* **YOUR OBJECTIVE**
Search the data below for the string "down". Extract every line that contains it.

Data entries
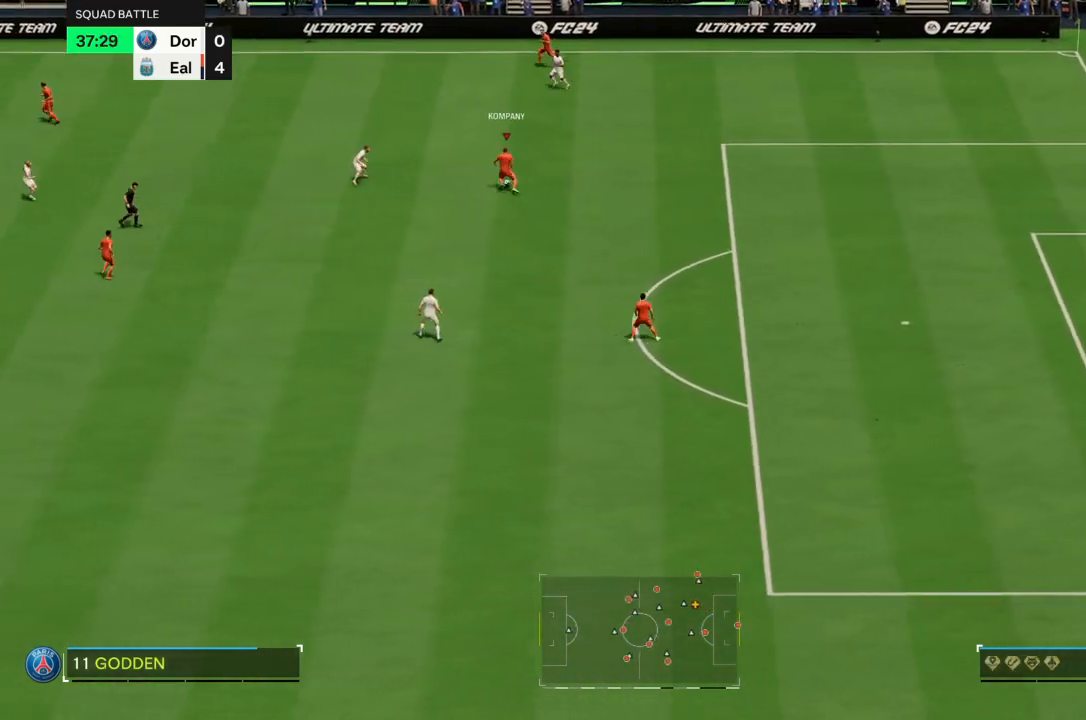
Gameplay with a controller (PlayStation layout); each line is a JSON object with the inputs held at the frame after it. "events" lists button and stick changes between this image and that frame as [ms after this image, input, new state], when the widget could be followed in between. Not read: L3 R3.
{"buttons": [], "left_stick": "down-right", "right_stick": "center", "events": [[300, "left_stick", "up-right"], [433, "left_stick", "down-right"]]}
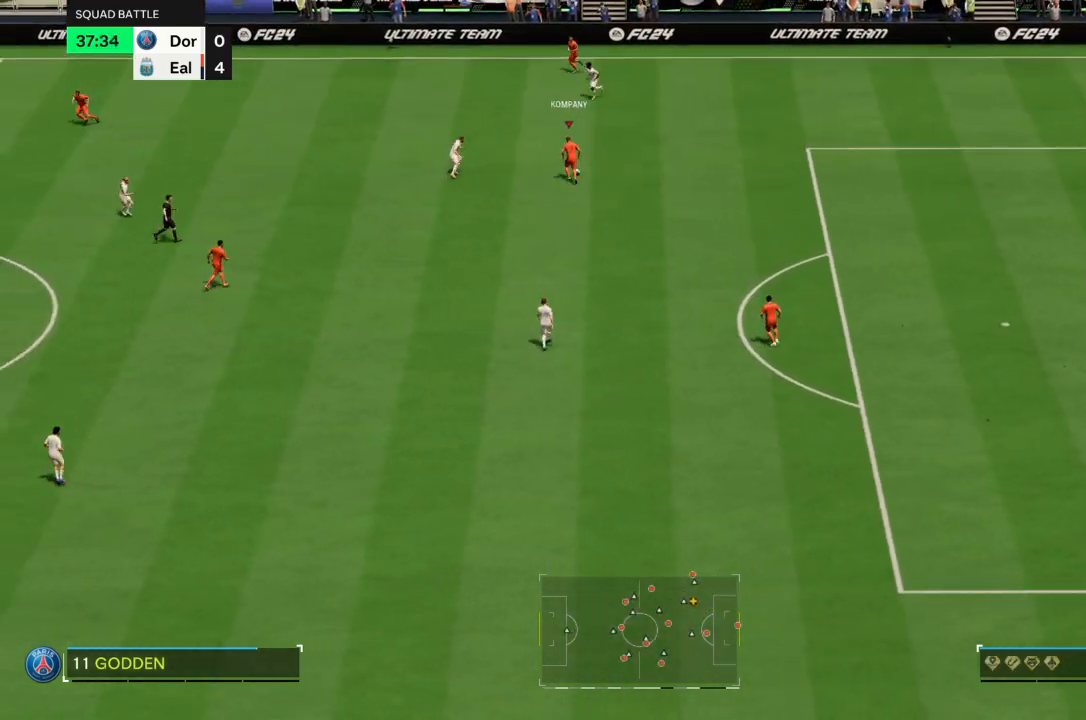
{"buttons": [], "left_stick": "down", "right_stick": "center", "events": [[134, "left_stick", "down"]]}
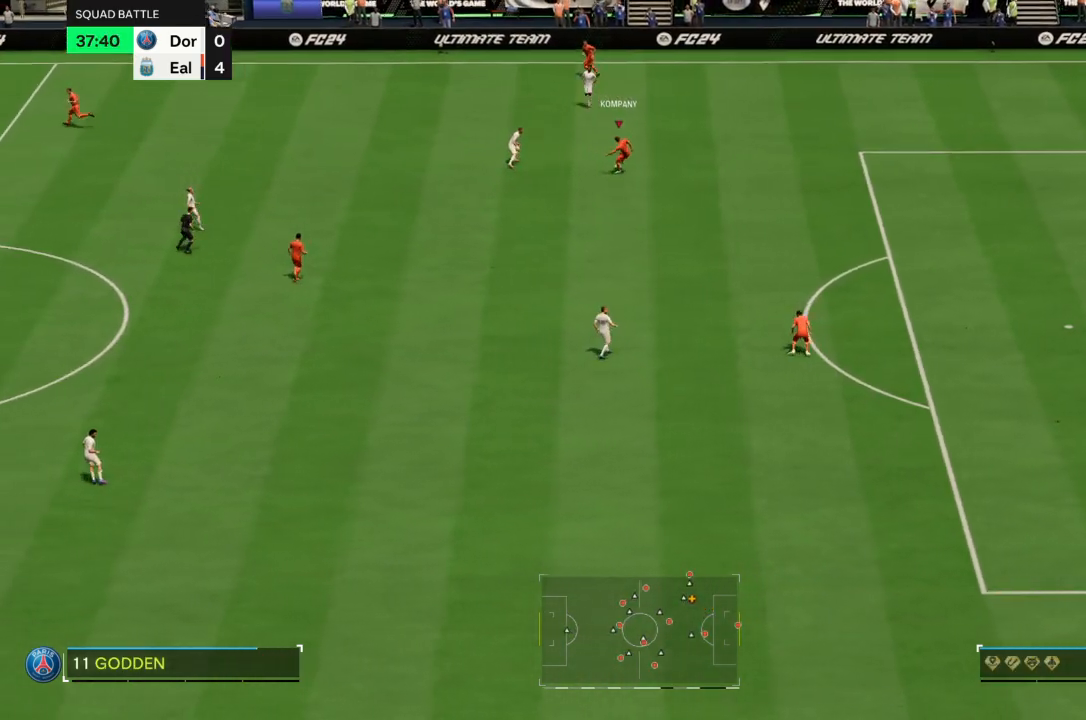
{"buttons": [], "left_stick": "down-left", "right_stick": "center", "events": [[66, "left_stick", "down-left"], [133, "CROSS", "down"], [266, "CROSS", "up"]]}
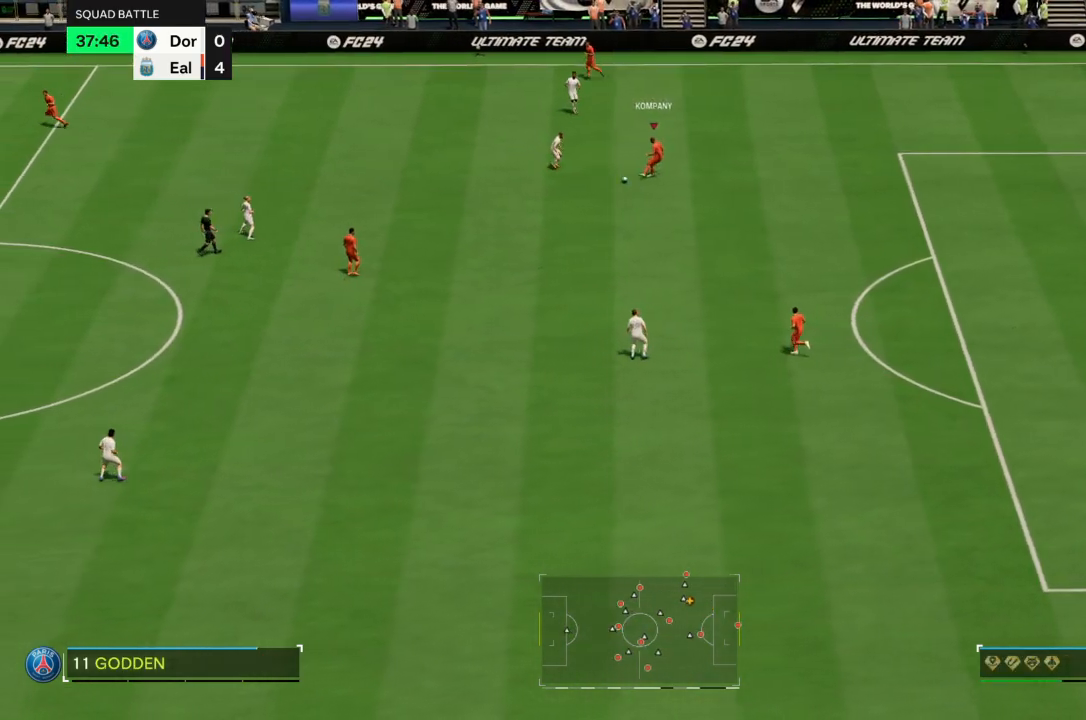
{"buttons": [], "left_stick": "down", "right_stick": "center", "events": [[400, "left_stick", "down"]]}
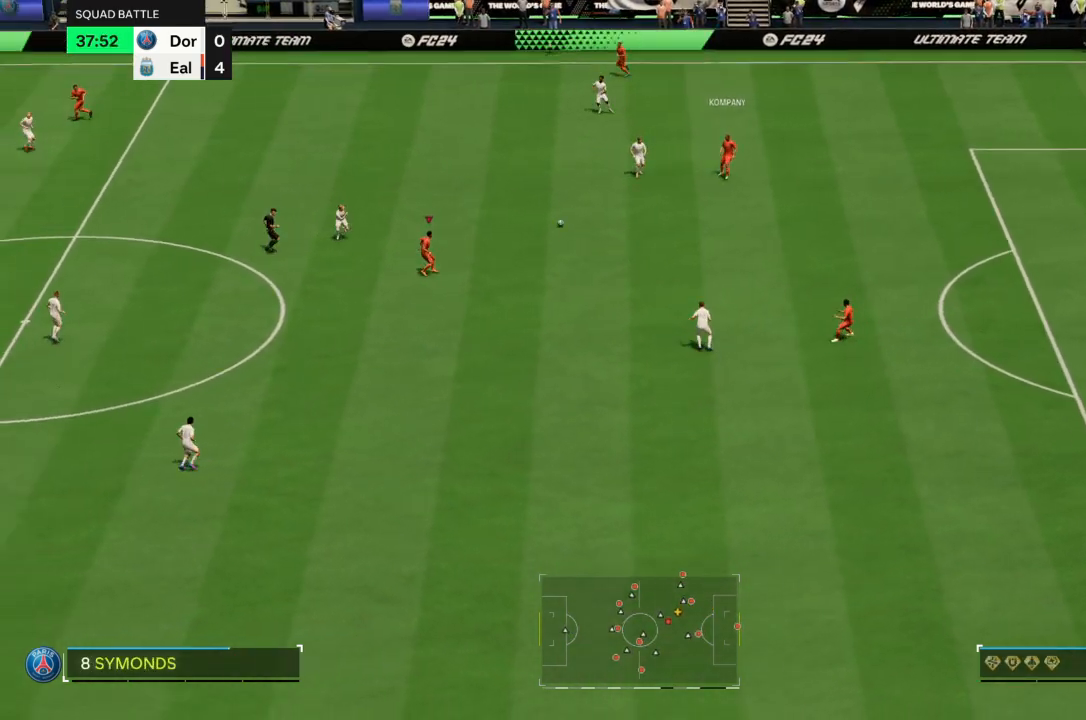
{"buttons": ["R2"], "left_stick": "down", "right_stick": "center", "events": [[200, "R2", "down"]]}
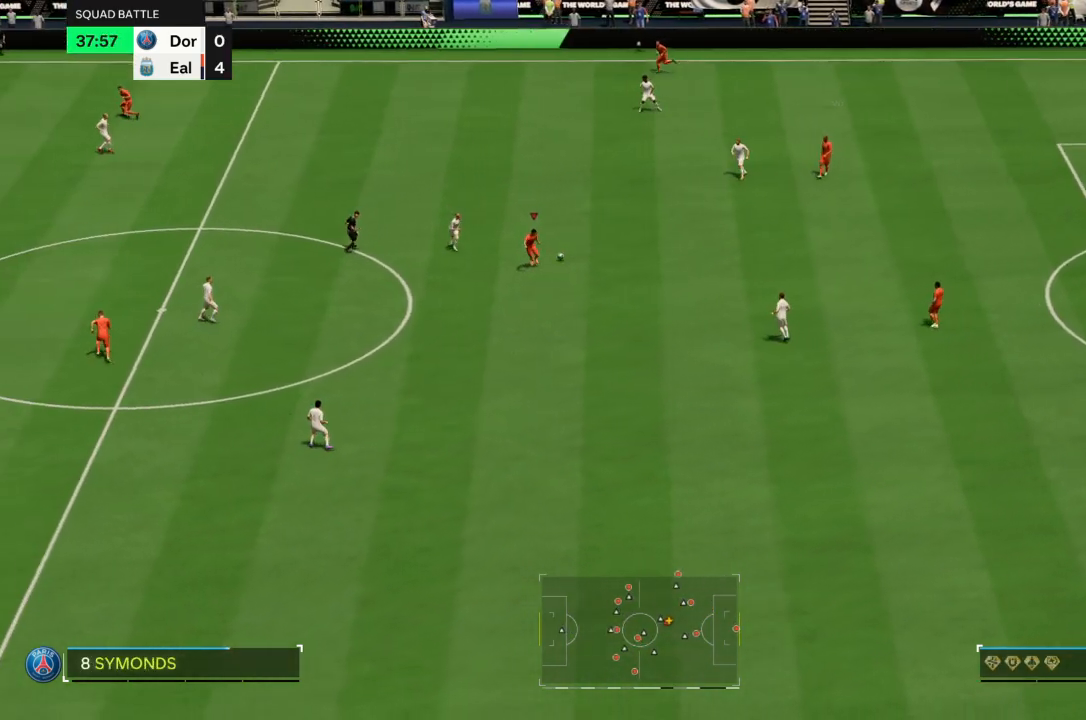
{"buttons": ["R2"], "left_stick": "down", "right_stick": "center", "events": []}
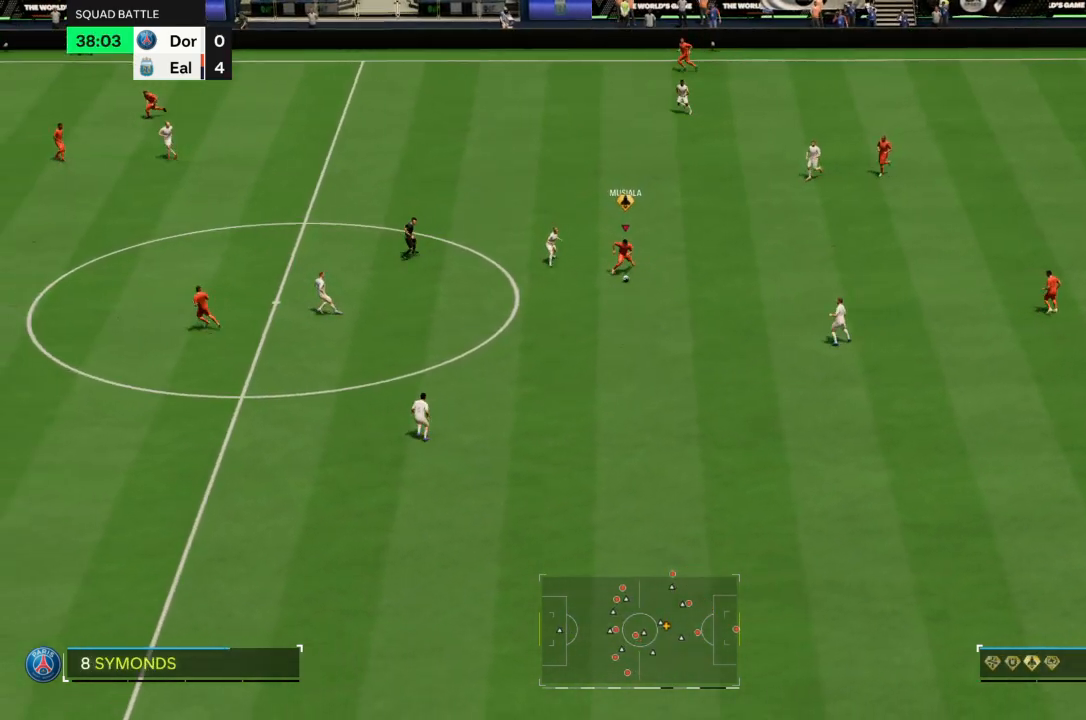
{"buttons": [], "left_stick": "up-left", "right_stick": "center", "events": [[133, "R2", "up"], [166, "left_stick", "center"], [367, "left_stick", "up-left"]]}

* **PROBLEM SOLUTION**
{"buttons": [], "left_stick": "down-right", "right_stick": "center", "events": [[300, "left_stick", "up-right"], [433, "left_stick", "down-right"]]}
{"buttons": [], "left_stick": "down", "right_stick": "center", "events": [[134, "left_stick", "down"]]}
{"buttons": [], "left_stick": "down-left", "right_stick": "center", "events": [[66, "left_stick", "down-left"], [133, "CROSS", "down"], [266, "CROSS", "up"]]}
{"buttons": [], "left_stick": "down", "right_stick": "center", "events": [[400, "left_stick", "down"]]}
{"buttons": ["R2"], "left_stick": "down", "right_stick": "center", "events": [[200, "R2", "down"]]}
{"buttons": ["R2"], "left_stick": "down", "right_stick": "center", "events": []}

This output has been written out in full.